Independent practices that have experienced any security incident in the past 24 months should treat this disclosure as a prompt to confirm that remediation was documented, that a current risk analysis is on file, and that business associate agreements reflect updated security expectations. OCR's investigation record shows that the quality of a covered entity's documentation — not merely the controls it claims to have — shapes enforcement outcomes.
What would have prevented this
Periodic, documented risk analysis: HIPAA's Security Rule requires covered entities to conduct an accurate and thorough assessment of the potential risks and vulnerabilities to the confidentiality, integrity, and availability of all electronic PHI they hold.

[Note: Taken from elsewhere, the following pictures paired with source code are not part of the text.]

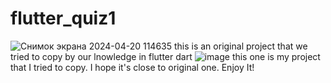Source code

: # flutter_quiz1

![Снимок экрана 2024-04-20 114635](https://github.com/yerasiju/flutter_quiz1/assets/144224665/08f78bdd-e87b-4890-88fa-970198682282)
this is an original project that we tried to copy by our lnowledge in flutter dart 
![image](https://github.com/yerasiju/flutter_quiz1/assets/144224665/2040b3be-c5c1-4212-a090-5b484f7725fb)
this one is my project that I tried to copy. I hope it's close to original one. Enjoy It!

A risk analysis performed after the first breach — and formally updated to reflect any new infrastructure or vendor relationships — would have provided a documented basis for targeted remediation before the second incident occurred.
Network segmentation and lateral movement controls: Radiology environments typically operate imaging systems, clinical workstations, and administrative networks in close proximity. Segmenting these environments so that a compromise in one segment cannot propagate freely into others limits the volume of records an attacker can reach during a single intrusion.
Continuous monitoring and anomaly detection: Logging access to patient records and imaging systems, then applying threshold-based alerting for unusual data volumes or access patterns, enables earlier detection of intrusions. Many breaches that span months do so because no monitoring capability was in place to surface anomalous activity.
Privileged access management: Administrative and system-level accounts in radiology information systems and imaging archives represent the highest-value targets for attackers seeking bulk data. Restricting privileged credentials, requiring re-authentication for sensitive operations, and auditing privileged account activity reduces the likelihood that a single compromised credential enables a large-scale extraction.
Formal post-incident remediation verification: Following any breach, covered entities should require documented evidence — not just a vendor attestation — that each identified vulnerability has been closed and tested. An independent verification step, whether conducted by internal staff or an outside assessor, reduces the risk that the same weakness enables a subsequent incident.